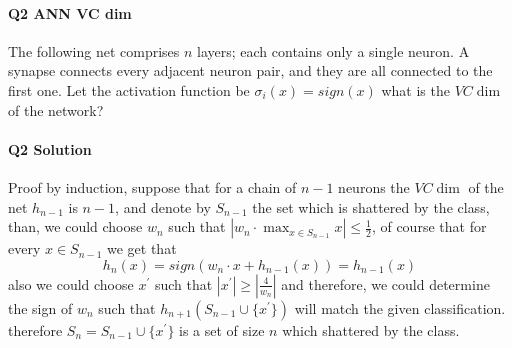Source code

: \documentclass{article}
\begin{document}
\paragraph{Q2 ANN VC dim} 
The following net comprises \( n \) layers; each contains only a single neuron. A synapse connects every adjacent neuron pair, and they are all connected to the first one. Let the activation function be \( \sigma_{i} (x) = sign(x)\) what is the \( VC \dim \) of the network? 



\paragraph{Q2 Solution}

Proof by induction, suppose that for a chain of \( n - 1 \) neurons the \( VC \dim \) of the net \( h_{n-1} \) is \(n-1\), and denote by \(S_{n-1} \) the set which is shattered by the class, than, we could choose \( w_n \) such that \( |w_n \cdot \max_{x \in S_{n-1}}{ x } |  \le \frac{1}{2} \), of course that for every \(x \in S_{n-1} \) we get  that \[ h_n (x) = sign(w_n \cdot x + h_{n-1}(x) ) = h_{n-1}(x) \] also we could choose \( x^{\prime}\) such that \( |x^{\prime}| \ge |\frac{4}{w_n}| \) and therefore, we could determine the sign of \( w_n \) such that \( h_{n+1} ( S_{n-1} \cup \{ x^{\prime} \} ) \) will match the given classification. therefore \( S_{n} = S_{n-1} \cup \{ x^{\prime} \} \) is a set of size \( n \) which shattered by the class.
\end{document}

== == ==

_Task instructions_.
Output everything in the records exactly, leaving pictures out.

_Written solution_.
Source code

: \documentclass{article}
\begin{document}
\paragraph{Q2 ANN VC dim} 
The following net comprises \( n \) layers; each contains only a single neuron. A synapse connects every adjacent neuron pair, and they are all connected to the first one. Let the activation function be \( \sigma_{i} (x) = sign(x)\) what is the \( VC \dim \) of the network? 



\paragraph{Q2 Solution}

Proof by induction, suppose that for a chain of \( n - 1 \) neurons the \( VC \dim \) of the net \( h_{n-1} \) is \(n-1\), and denote by \(S_{n-1} \) the set which is shattered by the class, than, we could choose \( w_n \) such that \( |w_n \cdot \max_{x \in S_{n-1}}{ x } |  \le \frac{1}{2} \), of course that for every \(x \in S_{n-1} \) we get  that \[ h_n (x) = sign(w_n \cdot x + h_{n-1}(x) ) = h_{n-1}(x) \] also we could choose \( x^{\prime}\) such that \( |x^{\prime}| \ge |\frac{4}{w_n}| \) and therefore, we could determine the sign of \( w_n \) such that \( h_{n+1} ( S_{n-1} \cup \{ x^{\prime} \} ) \) will match the given classification. therefore \( S_{n} = S_{n-1} \cup \{ x^{\prime} \} \) is a set of size \( n \) which shattered by the class.
\end{document}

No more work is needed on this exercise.